Dawn Treader stirs controversy
The studios behind the new Narnia movie are walking a tightrope in their quest to promote the third film in the fantasy franchise to a Christian audience and to general moviegoers.
The Chronicles of Narnia: The Voyage of the Dawn Treader doesn't open until Friday, but Fox and family-friendly producer Walden Media have been showing it to influential Christians for about a month, even before a finished print was ready.
That the studios have been reaching out to the faith-based community is an obvious strategy, given that it is based on the Narnia series from Christian philosopher C S Lewis.
But they also are going out of their way not to pigeonhole the film as something that will appeal just to the world's 2.2 billion Christians. There are, after all, an additional 4.7 billion inhabitants of Earth.
Sometimes, it can be quite tricky.
Case in point is Liam Neeson, who voices Aslan, the resurrected lion in the upcoming film. The actor said at a news conference last week that his character doesn't necessarily represent Christ.
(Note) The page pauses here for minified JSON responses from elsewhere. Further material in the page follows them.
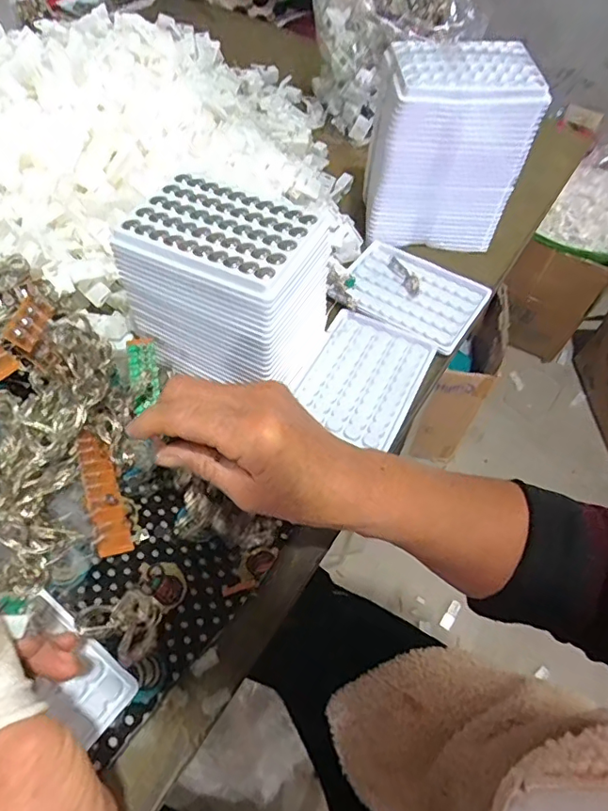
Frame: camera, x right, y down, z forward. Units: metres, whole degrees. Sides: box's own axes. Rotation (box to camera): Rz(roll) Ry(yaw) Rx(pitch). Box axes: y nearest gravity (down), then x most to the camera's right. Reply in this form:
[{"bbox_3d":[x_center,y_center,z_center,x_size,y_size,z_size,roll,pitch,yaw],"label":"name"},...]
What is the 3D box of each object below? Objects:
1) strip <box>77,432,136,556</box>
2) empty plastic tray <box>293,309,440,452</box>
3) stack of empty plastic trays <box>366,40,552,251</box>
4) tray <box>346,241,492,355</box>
[{"bbox_3d":[-0.141,0.058,0.368,0.024,0.005,0.093,-3,54,-38],"label":"strip"},{"bbox_3d":[0.051,-0.026,0.453,0.092,0.008,0.122,24,57,13],"label":"empty plastic tray"},{"bbox_3d":[0.136,-0.252,0.515,0.139,0.150,0.098,8,55,2],"label":"stack of empty plastic trays"},{"bbox_3d":[0.102,-0.109,0.508,0.130,0.012,0.093,31,59,17],"label":"tray"}]

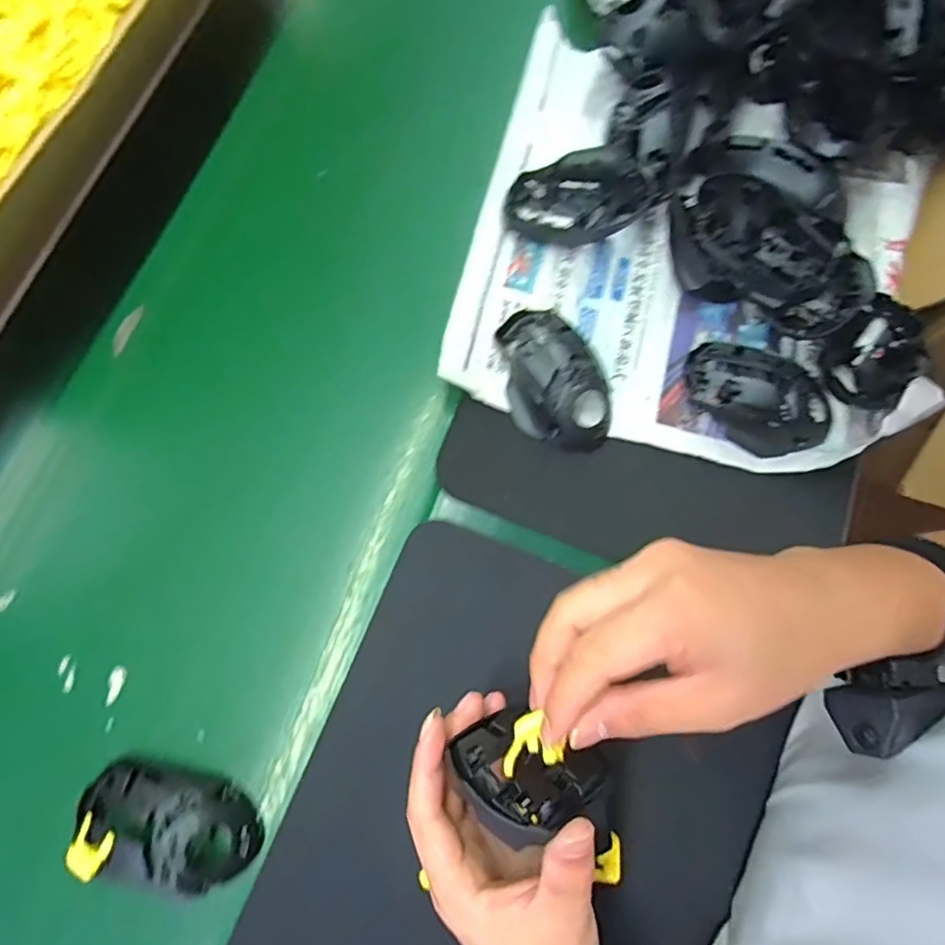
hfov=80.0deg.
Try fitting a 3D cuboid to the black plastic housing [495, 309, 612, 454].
[{"bbox_3d":[0.060,-0.074,0.425,0.069,0.031,0.117,-22,73,-5],"label":"black plastic housing"}]

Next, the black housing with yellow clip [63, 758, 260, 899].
[{"bbox_3d":[-0.198,0.225,0.360,0.116,0.034,0.064,7,73,3],"label":"black housing with yellow clip"}]

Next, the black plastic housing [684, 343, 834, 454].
[{"bbox_3d":[0.217,-0.058,0.423,0.114,0.029,0.064,32,76,10],"label":"black plastic housing"}]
That might be news to Lewis, though, who wrote the opposite before he died in 1963.
"Aslan symbolises a Christlike figure, but he also symbolises for me Mohammed, Buddha and all the great spiritual leaders and prophets over the centuries," Neeson said.
The comment got some passionate bloggers working overtime to rebut Neeson's analysis by using Lewis' own words.
"The whole Narnian story is about Christ," Lewis once wrote. He said he "pictured him becoming a lion" because it's the king of beasts and because Christ is called "The Lion of Judah" in the Bible.
Aslan, wrote Lewis, "is an invention giving an imaginary answer to the question: 'What might Christ become like if there really were a world like Narnia?'"
But Dawn Treader producer Mark Johnson agrees with the, shall we say, more inclusive analysis from Neeson, telling The Hollywood Reporter that "resurrection exists in so many different religions in one form or another, so it's hardly exclusively Christian."
"We don't want to favour one group over another ... whether these books are Christian, I don't know," Johnson added.
The website that Fox and Walden have set up at NarniaFaith.com doesn't hedge in its attempt to appeal to Christians. Pastors who visit the site, in fact, are encouraged to tell their congregants that Aslan is Jesus Christ.
The site provides outlines of sermons based on the Narnia stories and a video message from Dawn Treader executive producer Douglas Gresham, a stepson of Lewis. It even offers video clips from the movie to share with churchgoers. One, for example, has Aslan explaining to the children that, "in your world, I have another name. You must learn to know me by it."
That other name is Jesus Christ, we're informed in the "sermon outlines". No mention of Buddha or Mohammad.